Sri Lanka’s 3,500-bed National Hospital in Colombo, which normally has 1,300 drugs in stock, now needs only 60 essential drugs.

With a lack of anesthesia, most general surgeries in the country, including kidney transplants, have stopped. Cancer patients have lost access to the medicines needed to fight the deadly disease. Diabetics should secure and bring their own glucose meters for blood sugar checks.

Many hospitals stock up on basic items such as bandages and cotton balls. Out of stock is forcing rural clinics to close their doors and refer patients to larger facilities in urban areas, which are also overwhelmed by an influx of patients.

Due to the acute shortage of fuel, the country’s fishing fleets cannot go far to sea, reducing the supply of fish that is an important source of protein in the country, including at the largest children’s hospital.

In addition to Sri Lanka’s prime minister and health minister, the direct relief crew met with the heads of the country’s medical universities, including the faculties of oncology, psychiatry, nephrology, hematology, endocrinology, critical care medicine, anesthesiology and mother and child. health.

Sri Lanka is also losing out on doctors as they migrate to other countries with more opportunities, while its medical colleges see the number of applicants for medical education dropping sharply.

“Every single one of the medical school leaders have told us they are in a difficult situation, with a huge shortage across the board for everything,” Alway said. “A lot of them were very emotional in our conversations. You could tell they connect the healthcare system to the best of their abilities with limited or no resources.”

In response to the crisis caused by Sri Lanka’s default in June of this year, Direct Relief delivered eight humanitarian shipments totaling 27 tons and 16 million specified daily doses of donated medicines.

The largest shipment from Direct Relief to Sri Lanka – 36,600 lbs. (18 tons) of medicines and medical supplies explicitly requested by the Sri Lankan government have arrived in recent weeks.

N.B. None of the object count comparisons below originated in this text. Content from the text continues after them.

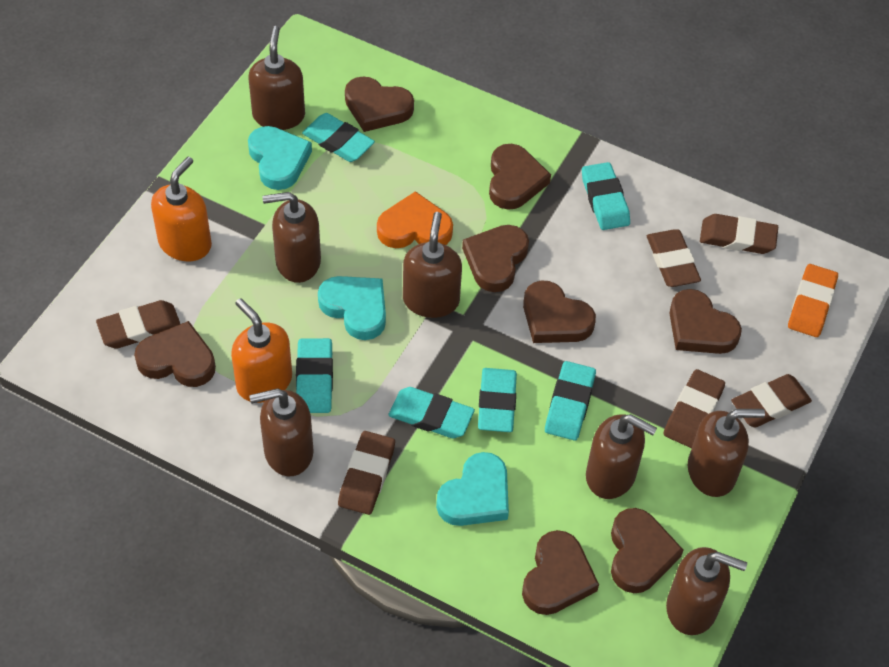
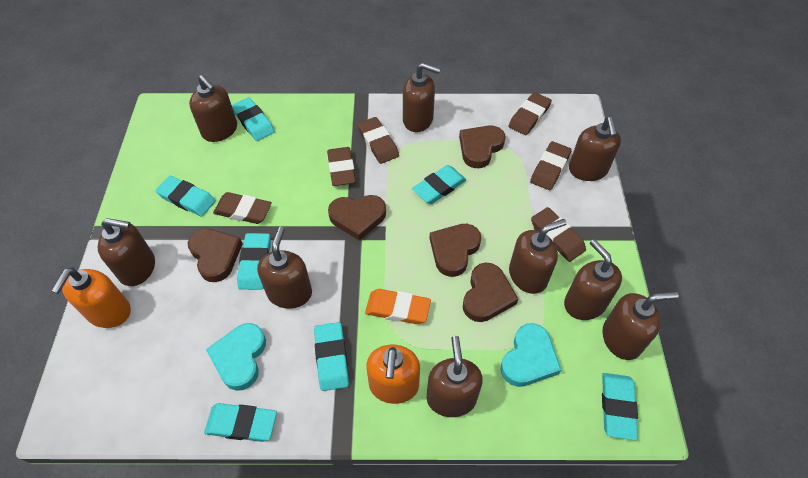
brown heart: 8 -> 5
brown soap dispenser: 7 -> 9
orange heart: 1 -> 0
turquoise eraser: 6 -> 7
turquoise heart: 3 -> 2

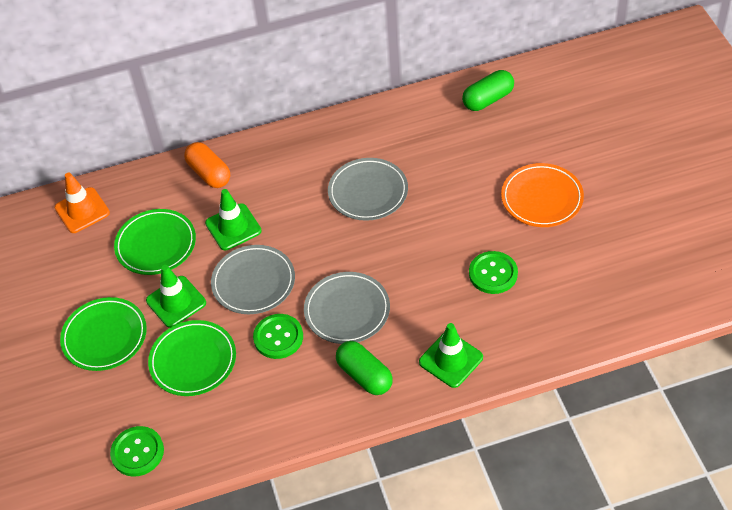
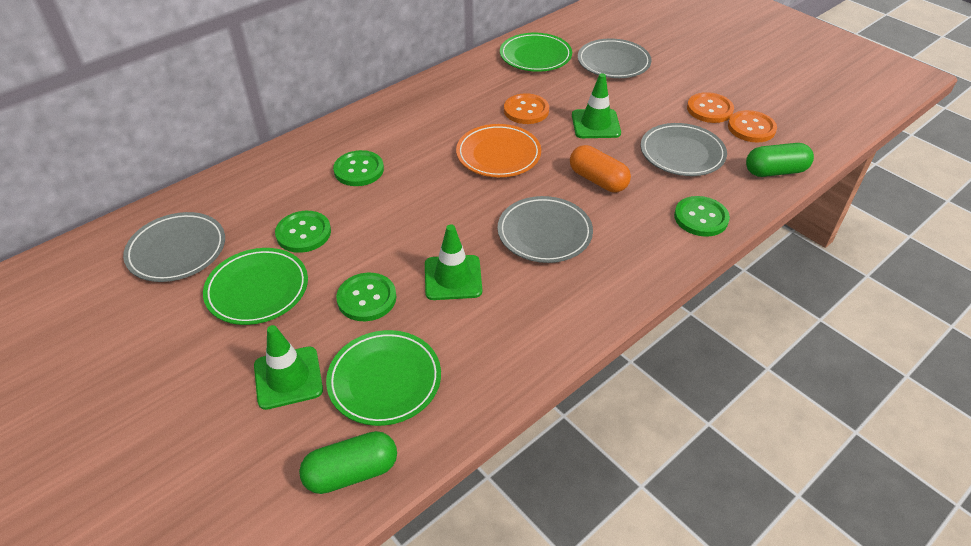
green button: 3 -> 4
grey plate: 3 -> 4
orange button: 0 -> 3
orange traffic cone: 1 -> 0

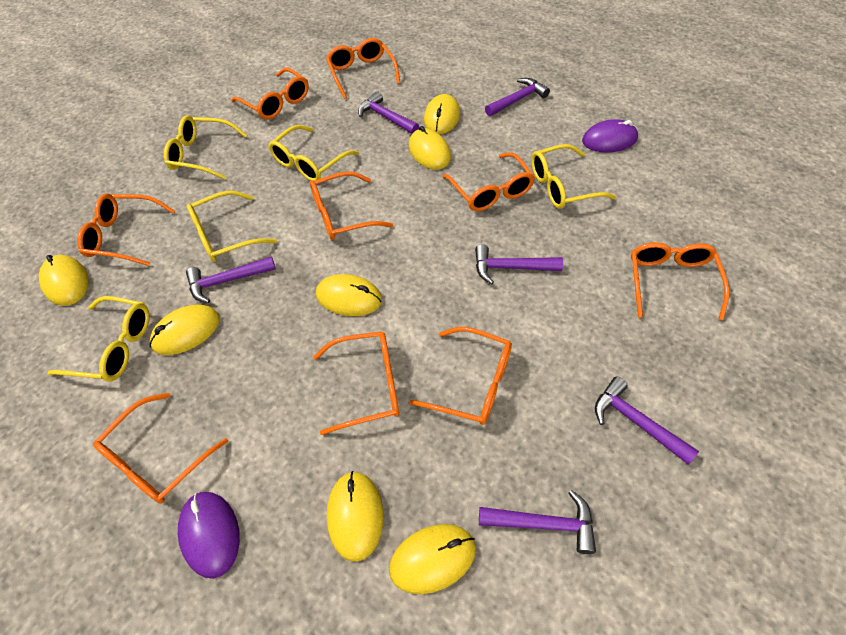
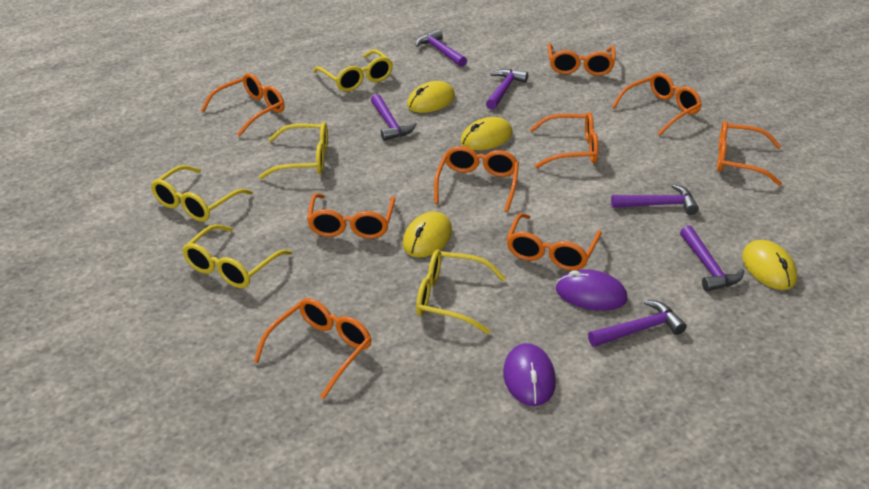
yellow mouse: 7 -> 4

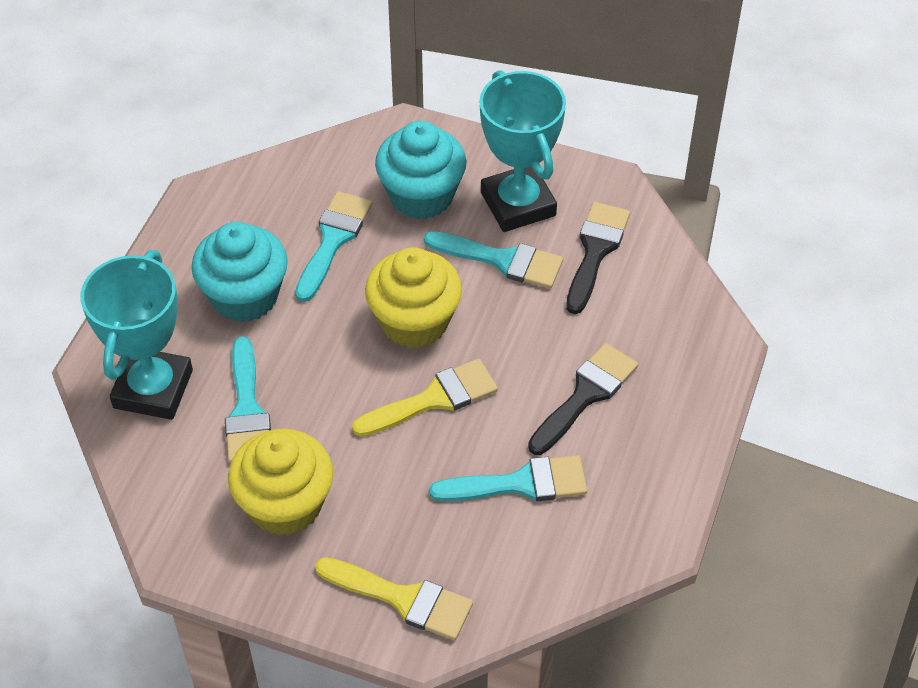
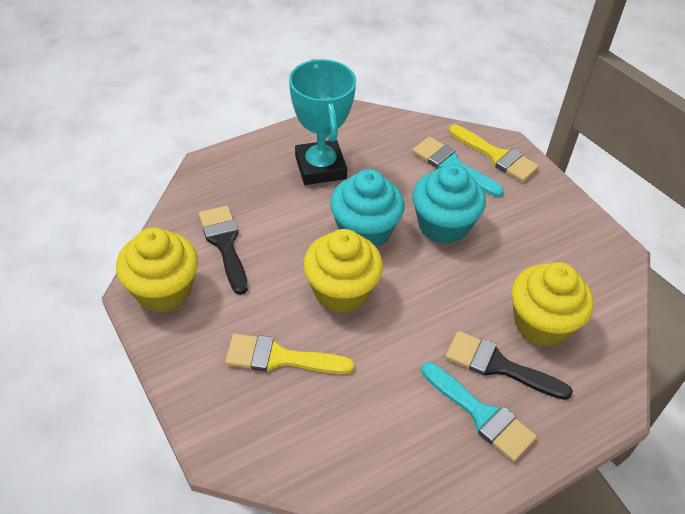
turquoise brush: 4 -> 2
turquoise trophy: 2 -> 1
yellow cupcake: 2 -> 3

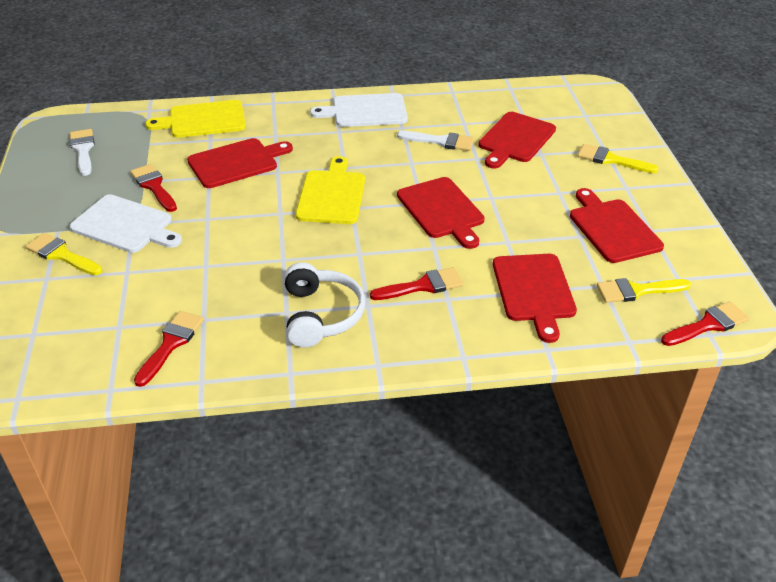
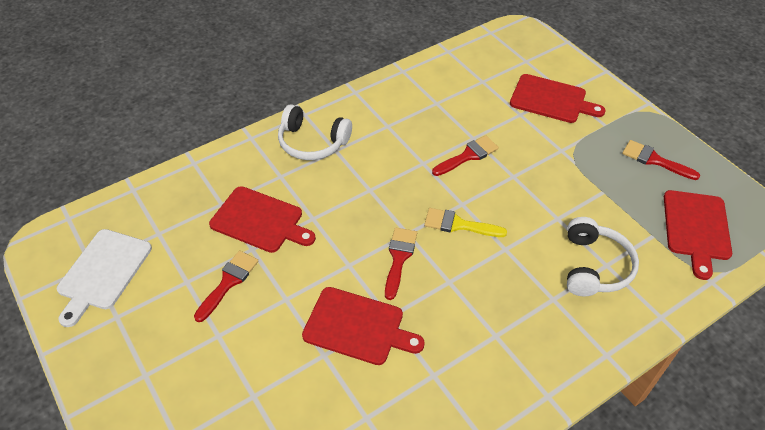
red cutting board: 5 -> 4
white brush: 2 -> 0
white cutting board: 2 -> 1
white headphones: 1 -> 2
yellow brush: 3 -> 1
yellow cutting board: 2 -> 0

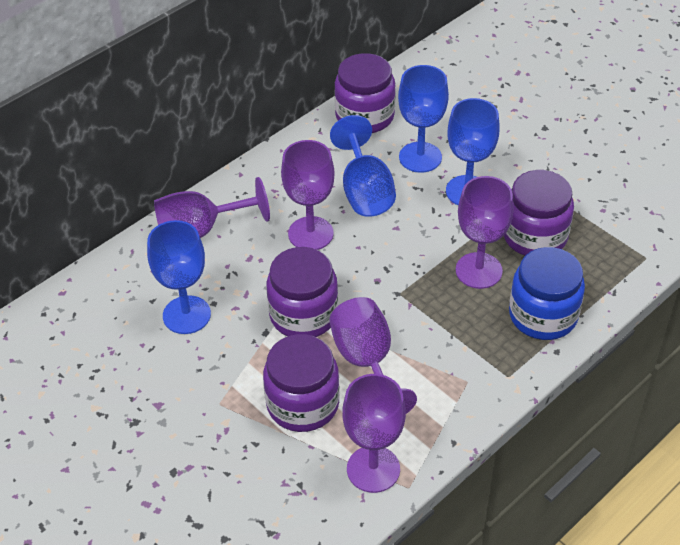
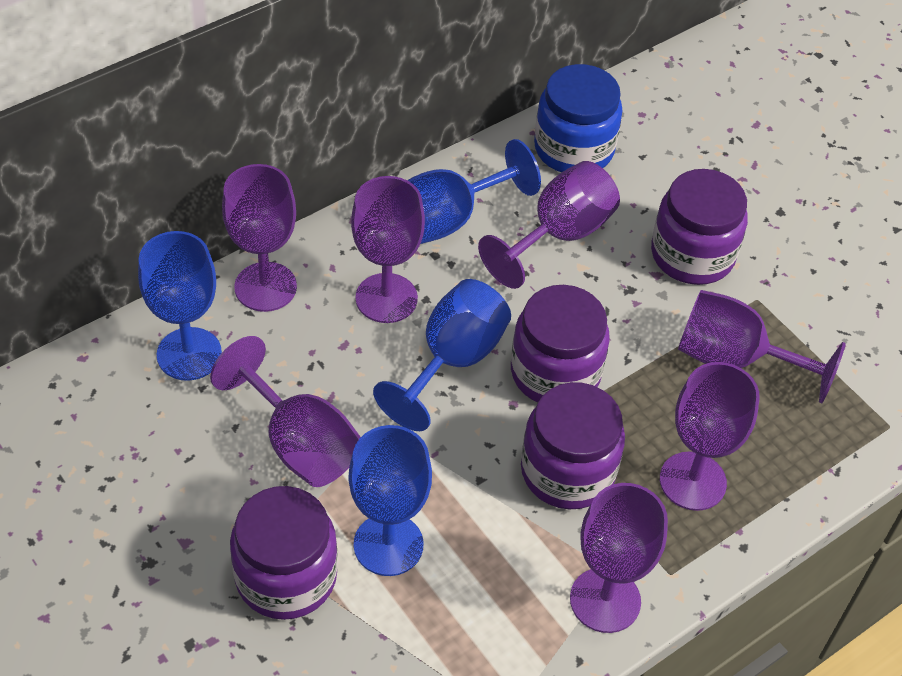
purple goblet: 5 -> 7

“Direct Relief’s donation of $10 million in medicines will save many lives,” Prime Minister Gunawardena said in a statement.

The 18-ton shipment included medicines to treat infections, wounds, seizures, mental health ailments, glaucoma, cardiovascular diseases and respiratory problems.

These products have been donated to Direct Relief by companies such as Accord Healthcare, Apotex, Baxter International, Teva Pharmaceuticals, and Viatris. One particularly important contribution from Accord has included the nearly 200,000 prescribed daily doses of intravenous furosemide, which is used to treat edema caused by heart failure and liver and kidney disease.

Other companies that contribute donated medicine to Sri Lanka include AbbVie, Boehringer Ingelheim Cares Foundation, Eli Lilly & Co. and Hikma Pharmaceuticals, Integra LifeSciences, Meitheal Pharmaceuticals, and Merck.

In partnership with the College of Endocrinologists of Sri Lanka and the Life for a Child programme, Direct Relief also donated and distributed two containers of insulin transported to 25 health facilities for diabetic patients under 14 years of age.

Direct Relief is working closely with the Sri Lankan Ministry of Health, the Ministry of Foreign Affairs, the Sri Lankan Embassy in the United States, the Department of Medical Supplies and the National Drug Regulatory Authority to provide supplies and will continue to do so.

Direct Relief has also received invaluable assistance from Medical Help Sri Lanka, an organization formed by Sri Lankans in the United States.

“Direct Relief has built trusted relationships at all levels of government and will continue to provide support as needed,” Olway said.

In April, Sri Lanka Payment suspended From about $7 billion in foreign debt maturing this year out of a total foreign debt of more than $51 billion. On September 1, the International Monetary Fund announce $2.9 billion in loans to “restore macroeconomic stability and debt sustainability while protecting financial stability, reducing corruption-related vulnerabilities, and unlocking Sri Lanka’s growth potential.”

However, the loans are not expected to restore Sri Lanka’s ability to import medicines quickly. In the meantime, Direct Relief will continue to assist the country to the extent possible, with additional medical aid shipments already underway.